Acusado de matar o gari Laudemir Fernandes será julgado por júri popular em BH

Justiça de Minas mantém prisão preventiva de Renê da Silva Nogueira Júnior, que responderá por homicídio, ameaças, tentativa de fraude processual e porte ilegal de arma; esposa delegada é investigada e afastada do cargo

29/01/2026 às 10:46 por Redação Plox

A Justiça de Minas Gerais decidiu, nesta quarta-feira (28), que Renê da Silva Nogueira Júnior, acusado de assassinar o gari Laudemir de Souza Fernandes, será submetido a júri popular. Além de responder por homicídio, ele também foi pronunciado pelos crimes de ameaça contra a motorista do caminhão de coleta, Eledias Aparecida Rodrigues, tentativa de fraude processual e porte ilegal de arma de fogo.

A defesa ainda pode recorrer da decisão.

Na mesma determinação, que encaminha o caso para julgamento pelo Tribunal do Júri em data ainda a ser marcada, a juíza do 1º Tribunal do Júri manteve a prisão preventiva de Renê e rejeitou o pedido da defesa para que o processo tramitasse em sigilo.


Além de homicídio, Renê da Silva Nogueira Júnior responderá pelo crime de ameaça contra a motorista do caminhão. Data do julgamento ainda será definida.

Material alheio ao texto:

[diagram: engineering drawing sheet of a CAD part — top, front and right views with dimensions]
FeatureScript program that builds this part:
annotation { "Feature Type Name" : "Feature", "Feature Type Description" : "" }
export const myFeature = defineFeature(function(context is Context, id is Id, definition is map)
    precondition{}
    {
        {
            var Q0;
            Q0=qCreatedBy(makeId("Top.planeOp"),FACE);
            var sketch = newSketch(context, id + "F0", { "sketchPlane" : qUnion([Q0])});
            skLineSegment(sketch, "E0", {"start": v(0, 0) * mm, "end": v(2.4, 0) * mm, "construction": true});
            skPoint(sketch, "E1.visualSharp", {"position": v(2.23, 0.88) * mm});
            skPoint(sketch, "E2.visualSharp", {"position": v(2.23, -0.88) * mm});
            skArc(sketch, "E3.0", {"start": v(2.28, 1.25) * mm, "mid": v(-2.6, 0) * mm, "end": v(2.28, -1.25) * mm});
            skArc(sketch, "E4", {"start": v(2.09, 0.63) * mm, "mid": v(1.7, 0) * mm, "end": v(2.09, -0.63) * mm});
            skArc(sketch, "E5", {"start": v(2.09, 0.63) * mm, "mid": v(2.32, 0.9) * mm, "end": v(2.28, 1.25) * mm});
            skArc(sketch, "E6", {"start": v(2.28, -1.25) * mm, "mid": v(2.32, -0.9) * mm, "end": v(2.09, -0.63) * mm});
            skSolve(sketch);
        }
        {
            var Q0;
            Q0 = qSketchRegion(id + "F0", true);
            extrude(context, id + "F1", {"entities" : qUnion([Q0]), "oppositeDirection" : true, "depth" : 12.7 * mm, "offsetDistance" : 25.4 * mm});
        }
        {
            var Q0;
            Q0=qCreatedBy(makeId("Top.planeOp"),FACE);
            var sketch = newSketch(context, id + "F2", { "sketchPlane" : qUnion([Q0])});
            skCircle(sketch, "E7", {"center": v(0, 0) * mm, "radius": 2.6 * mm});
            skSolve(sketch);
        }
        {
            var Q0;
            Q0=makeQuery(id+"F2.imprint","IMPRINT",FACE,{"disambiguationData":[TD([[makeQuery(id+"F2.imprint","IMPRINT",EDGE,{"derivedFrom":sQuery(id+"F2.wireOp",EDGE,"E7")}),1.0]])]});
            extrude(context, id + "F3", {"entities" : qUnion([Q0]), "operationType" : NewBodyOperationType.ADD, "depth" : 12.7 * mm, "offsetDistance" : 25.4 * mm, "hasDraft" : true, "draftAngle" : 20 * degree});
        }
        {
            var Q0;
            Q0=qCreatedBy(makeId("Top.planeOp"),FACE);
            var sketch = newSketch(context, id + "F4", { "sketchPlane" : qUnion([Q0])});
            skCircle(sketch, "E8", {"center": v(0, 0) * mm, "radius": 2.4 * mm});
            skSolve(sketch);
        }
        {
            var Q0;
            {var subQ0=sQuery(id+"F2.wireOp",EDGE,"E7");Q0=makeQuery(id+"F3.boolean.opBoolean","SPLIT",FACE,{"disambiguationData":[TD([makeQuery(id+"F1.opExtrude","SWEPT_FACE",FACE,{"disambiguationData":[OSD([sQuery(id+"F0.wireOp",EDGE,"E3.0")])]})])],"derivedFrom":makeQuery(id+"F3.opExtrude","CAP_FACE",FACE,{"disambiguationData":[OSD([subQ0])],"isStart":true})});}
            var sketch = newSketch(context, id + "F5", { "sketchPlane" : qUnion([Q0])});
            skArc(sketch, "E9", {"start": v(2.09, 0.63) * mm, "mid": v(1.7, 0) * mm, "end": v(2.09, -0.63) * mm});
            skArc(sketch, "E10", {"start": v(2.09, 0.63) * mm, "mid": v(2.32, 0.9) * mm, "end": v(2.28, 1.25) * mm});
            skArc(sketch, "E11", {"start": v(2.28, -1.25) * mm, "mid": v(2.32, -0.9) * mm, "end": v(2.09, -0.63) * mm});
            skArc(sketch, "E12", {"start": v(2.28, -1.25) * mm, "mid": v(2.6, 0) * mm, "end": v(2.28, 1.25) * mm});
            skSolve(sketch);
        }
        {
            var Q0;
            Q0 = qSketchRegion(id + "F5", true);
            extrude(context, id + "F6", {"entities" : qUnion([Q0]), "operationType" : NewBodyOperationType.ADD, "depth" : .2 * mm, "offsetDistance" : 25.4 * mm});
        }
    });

Além de homicídio, Renê da Silva Nogueira Júnior responderá pelo crime de ameaça contra a motorista do caminhão. Data do julgamento ainda será definida.

Foto: Reprodução/Vídeo

Acusado virou réu e segue preso desde o dia do crime

Em setembro de 2025, Renê passou à condição de réu no processo. De acordo com as investigações, ele teria usado uma pistola calibre 380, pertencente à esposa, a delegada da Polícia Civil Ana Paula Lamego Balbino Nogueira, para cometer o crime. Ela também foi alvo das apurações por porte ilegal de arma de fogo e por prevaricação, e acabou afastada do cargo.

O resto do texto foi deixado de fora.